Dr. Jeremy Weisz: So what are some of the other common errors that Amazon makes?

Justin Jacobs: Another common error is sometimes Amazon warehouse damages, destroys, or loses items. Amazon acknowledges that. They have these huge warehouses and sometimes things happen. Sellers are usually reimbursed. When I say usually, that’s where we come in, because there’s the small percentage where they don’t. They’re supposed to reimburse you for damages within 10 days, for lost items within 30 days, and for destroyed, they’re not supposed to be destroying anything ever unless it’s a hazard. We wait that amount of days plus–we usually wait almost two months, sometimes longer depending on the case type. And we say hey Amazon, this item got damaged, this item got lost, you never found it, the window that you were supposed to reimburse passed. Can you please reimburse us what we’re due?

We also have a case where the customer returned an item and he never returns it and the seller gets debited. Let’s say I sell a camera for a hundred dollars. The customer gets it, he tells Amazon I want to take back the item. Amazon gives him a label to print out. He’s supposed to be sending back the item, but he doesn’t. Somehow the item gets scanned as if it’s going back and that’s when the seller gets debited. But it never goes back to Amazon’s warehouse. The seller got debited for the return but he never got the item back into his inventory. He’s on a loss for that.

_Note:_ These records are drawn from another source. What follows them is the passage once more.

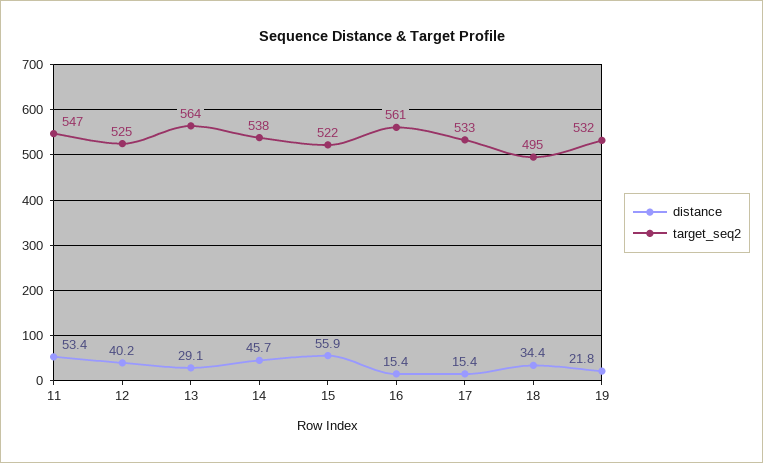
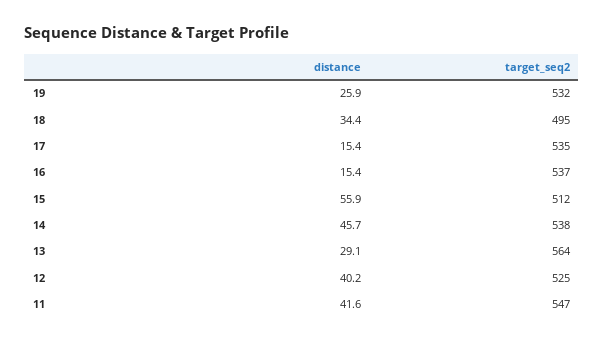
distance, 11: 53.4 -> 41.6
target_seq2, 15: 522 -> 512
target_seq2, 16: 561 -> 537
target_seq2, 17: 533 -> 535
distance, 19: 21.8 -> 25.9

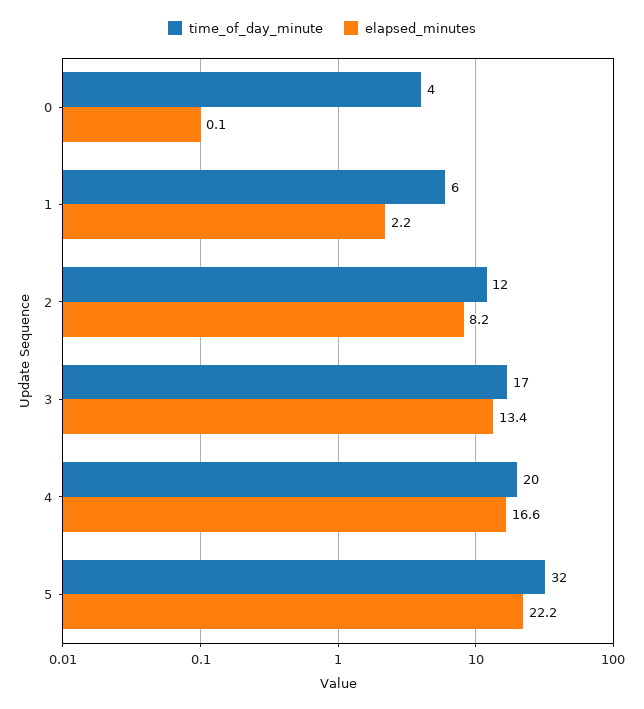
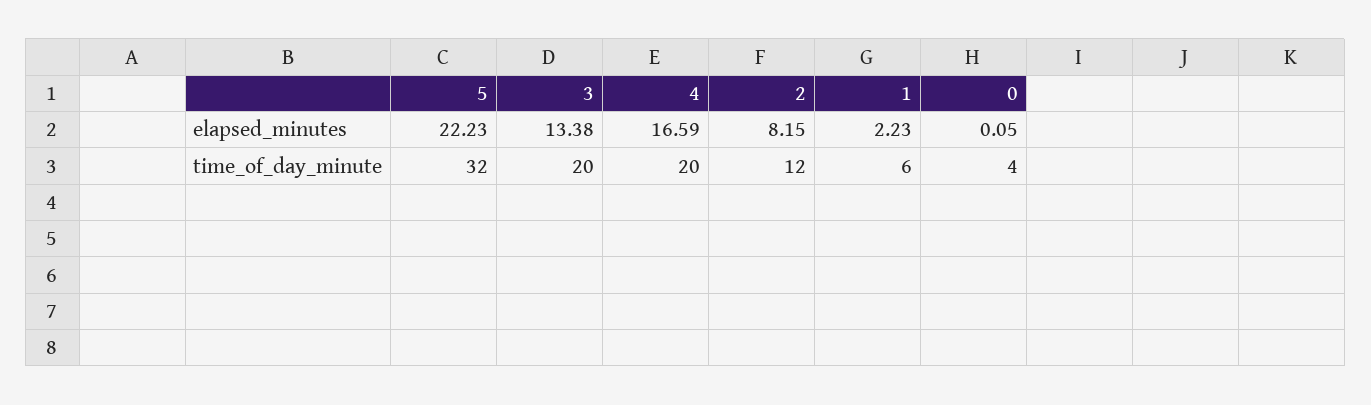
time_of_day_minute, 3: 17 -> 20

Dr. Jeremy Weisz: That seems impossible to track.

Justin Jacobs: Right. That’s why we built the system a few years ago, and I’ve been a programmer, and I’m constantly looking for ideas. We get feedback from clients for ideas.

Dr. Jeremy Weisz: How do you even discover it’s a problem, and then you have to build a software system to detect these things. How did you even detect that was an issue?

Justin Jacobs: Most of our clients are sure that we sell on Amazon. Our number one disclosure is myself, my wife, my brother-in-law, we do not sell on Amazon. We make it clear to our users. We’re not going to sell on Amazon to compete with you. That’s one of our main things.

The way I came across it is I’ve been a software developer since 2000 when there was the big tech startup boom. I was working at quite a few startups. And then I had my own software development company that I opened up. And we slowly went into the Amazon inventory system. There were so many people going into Amazon’s seller platform. And I built this platform that was keeping track of inventory, it was doing multi-channel integration with Amazon and Ebay and Sears and Newegg, and all those different market places that are out there. It was quite interesting. It was before there were like 50 companies doing that. It was in 2009, and I actually had one client that was very nitty gritty. He always looked at the numbers, he actually had his own system, it was a Dos system. He came to me and said, you built a nice system, but the numbers that you have in your system showing Amazon has 100 pieces or 200 pieces doesn’t match up to the numbers that I have in my Dos system. I know my Dos system is bulletproof, I’ve been using it for 40 years.

I told him, let me look at the numbers again. We’ll go back and see. I looked at it, and looked at Amazon again and again, and said, well, let’s ask Amazon. He said, no Amazon can’t be making a mistake. Big Amazon…their numbers are solid, as good as mine.

I said, you know let’s give it a chance. So we opened a case with Amazon, I said listen we shipped in 100 items. You received 50. We sold 40, we should have 10 left. You show zero. We waited a few days, and Amazon comes back and says you’re right, you should have 10 but you only have zero. Here’s a reimbursement for 3,000 and change.

I said, wow let’s do another one. That was a huge eye-opener. Instead of being busy with inventory, let’s be busy with Amazon’s mistakes. As I got into it, I heard from customers different ideas, where they found mistakes, we got feedback from different sellers on what they found. And when we tested it, we tested it with a few different customers that were willing to test it with us. And then once we launched it, everyone got the benefit of it with no extra cost. And that’s how we grew it the last four years. Today we have over 3,000 customers.